##### TASK INPUTS #####

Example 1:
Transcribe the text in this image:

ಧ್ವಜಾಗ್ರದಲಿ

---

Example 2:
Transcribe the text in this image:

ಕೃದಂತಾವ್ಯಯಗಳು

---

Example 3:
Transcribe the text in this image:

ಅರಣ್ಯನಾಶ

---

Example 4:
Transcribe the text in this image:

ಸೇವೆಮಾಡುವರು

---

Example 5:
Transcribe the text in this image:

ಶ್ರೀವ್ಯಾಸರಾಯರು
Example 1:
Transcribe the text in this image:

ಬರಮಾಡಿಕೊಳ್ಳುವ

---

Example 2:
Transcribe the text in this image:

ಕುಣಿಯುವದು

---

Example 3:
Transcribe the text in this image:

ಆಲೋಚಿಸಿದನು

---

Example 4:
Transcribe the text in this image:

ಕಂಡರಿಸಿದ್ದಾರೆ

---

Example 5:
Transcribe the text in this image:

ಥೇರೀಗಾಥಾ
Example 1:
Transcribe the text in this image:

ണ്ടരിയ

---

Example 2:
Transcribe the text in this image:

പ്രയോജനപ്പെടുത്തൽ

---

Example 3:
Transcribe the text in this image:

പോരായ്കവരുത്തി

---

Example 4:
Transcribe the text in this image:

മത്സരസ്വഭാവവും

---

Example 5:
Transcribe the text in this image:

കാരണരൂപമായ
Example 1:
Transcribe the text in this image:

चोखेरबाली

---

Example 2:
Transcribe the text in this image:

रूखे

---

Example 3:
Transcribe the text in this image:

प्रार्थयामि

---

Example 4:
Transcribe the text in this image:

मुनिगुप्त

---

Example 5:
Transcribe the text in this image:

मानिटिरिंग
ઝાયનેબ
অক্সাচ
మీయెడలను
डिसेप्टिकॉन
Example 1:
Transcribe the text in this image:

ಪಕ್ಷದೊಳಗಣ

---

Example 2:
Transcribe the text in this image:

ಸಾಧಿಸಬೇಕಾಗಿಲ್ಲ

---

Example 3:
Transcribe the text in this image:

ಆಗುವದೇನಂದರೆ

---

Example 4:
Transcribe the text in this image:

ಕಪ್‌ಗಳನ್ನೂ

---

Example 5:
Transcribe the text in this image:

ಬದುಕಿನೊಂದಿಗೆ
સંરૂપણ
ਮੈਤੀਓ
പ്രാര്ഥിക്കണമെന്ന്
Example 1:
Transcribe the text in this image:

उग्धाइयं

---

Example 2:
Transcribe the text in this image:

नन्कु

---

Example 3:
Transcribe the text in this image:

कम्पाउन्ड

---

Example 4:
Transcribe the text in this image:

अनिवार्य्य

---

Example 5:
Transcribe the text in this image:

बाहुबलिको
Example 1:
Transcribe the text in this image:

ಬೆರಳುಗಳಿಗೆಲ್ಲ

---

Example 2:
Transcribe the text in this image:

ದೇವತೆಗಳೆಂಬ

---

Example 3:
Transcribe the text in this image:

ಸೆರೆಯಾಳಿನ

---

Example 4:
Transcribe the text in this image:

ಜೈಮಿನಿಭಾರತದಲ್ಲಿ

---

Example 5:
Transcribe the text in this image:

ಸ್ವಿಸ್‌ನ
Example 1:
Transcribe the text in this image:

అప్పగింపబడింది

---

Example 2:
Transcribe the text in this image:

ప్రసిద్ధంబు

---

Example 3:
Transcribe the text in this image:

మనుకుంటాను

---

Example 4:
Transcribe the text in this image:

#####

[EXERCISE INSTRUCTIONS] Please return every line of the data, unaltered.

[WORKED SOLUTION]
Example 1:
Transcribe the text in this image:

ಧ್ವಜಾಗ್ರದಲಿ

---

Example 2:
Transcribe the text in this image:

ಕೃದಂತಾವ್ಯಯಗಳು

---

Example 3:
Transcribe the text in this image:

ಅರಣ್ಯನಾಶ

---

Example 4:
Transcribe the text in this image:

ಸೇವೆಮಾಡುವರು

---

Example 5:
Transcribe the text in this image:

ಶ್ರೀವ್ಯಾಸರಾಯರು
Example 1:
Transcribe the text in this image:

ಬರಮಾಡಿಕೊಳ್ಳುವ

---

Example 2:
Transcribe the text in this image:

ಕುಣಿಯುವದು

---

Example 3:
Transcribe the text in this image:

ಆಲೋಚಿಸಿದನು

---

Example 4:
Transcribe the text in this image:

ಕಂಡರಿಸಿದ್ದಾರೆ

---

Example 5:
Transcribe the text in this image:

ಥೇರೀಗಾಥಾ
Example 1:
Transcribe the text in this image:

ണ്ടരിയ

---

Example 2:
Transcribe the text in this image:

പ്രയോജനപ്പെടുത്തൽ

---

Example 3:
Transcribe the text in this image:

പോരായ്കവരുത്തി

---

Example 4:
Transcribe the text in this image:

മത്സരസ്വഭാവവും

---

Example 5:
Transcribe the text in this image:

കാരണരൂപമായ
Example 1:
Transcribe the text in this image:

चोखेरबाली

---

Example 2:
Transcribe the text in this image:

रूखे

---

Example 3:
Transcribe the text in this image:

प्रार्थयामि

---

Example 4:
Transcribe the text in this image:

मुनिगुप्त

---

Example 5:
Transcribe the text in this image:

मानिटिरिंग
ઝાયનેબ
অক্সাচ
మీయెడలను
डिसेप्टिकॉन
Example 1:
Transcribe the text in this image:

ಪಕ್ಷದೊಳಗಣ

---

Example 2:
Transcribe the text in this image:

ಸಾಧಿಸಬೇಕಾಗಿಲ್ಲ

---

Example 3:
Transcribe the text in this image:

ಆಗುವದೇನಂದರೆ

---

Example 4:
Transcribe the text in this image:

ಕಪ್‌ಗಳನ್ನೂ

---

Example 5:
Transcribe the text in this image:

ಬದುಕಿನೊಂದಿಗೆ
સંરૂપણ
ਮੈਤੀਓ
പ്രാര്ഥിക്കണമെന്ന്
Example 1:
Transcribe the text in this image:

उग्धाइयं

---

Example 2:
Transcribe the text in this image:

नन्कु

---

Example 3:
Transcribe the text in this image:

कम्पाउन्ड

---

Example 4:
Transcribe the text in this image:

अनिवार्य्य

---

Example 5:
Transcribe the text in this image:

बाहुबलिको
Example 1:
Transcribe the text in this image:

ಬೆರಳುಗಳಿಗೆಲ್ಲ

---

Example 2:
Transcribe the text in this image:

ದೇವತೆಗಳೆಂಬ

---

Example 3:
Transcribe the text in this image:

ಸೆರೆಯಾಳಿನ

---

Example 4:
Transcribe the text in this image:

ಜೈಮಿನಿಭಾರತದಲ್ಲಿ

---

Example 5:
Transcribe the text in this image:

ಸ್ವಿಸ್‌ನ
Example 1:
Transcribe the text in this image:

అప్పగింపబడింది

---

Example 2:
Transcribe the text in this image:

ప్రసిద్ధంబు

---

Example 3:
Transcribe the text in this image:

మనుకుంటాను

---

Example 4:
Transcribe the text in this image:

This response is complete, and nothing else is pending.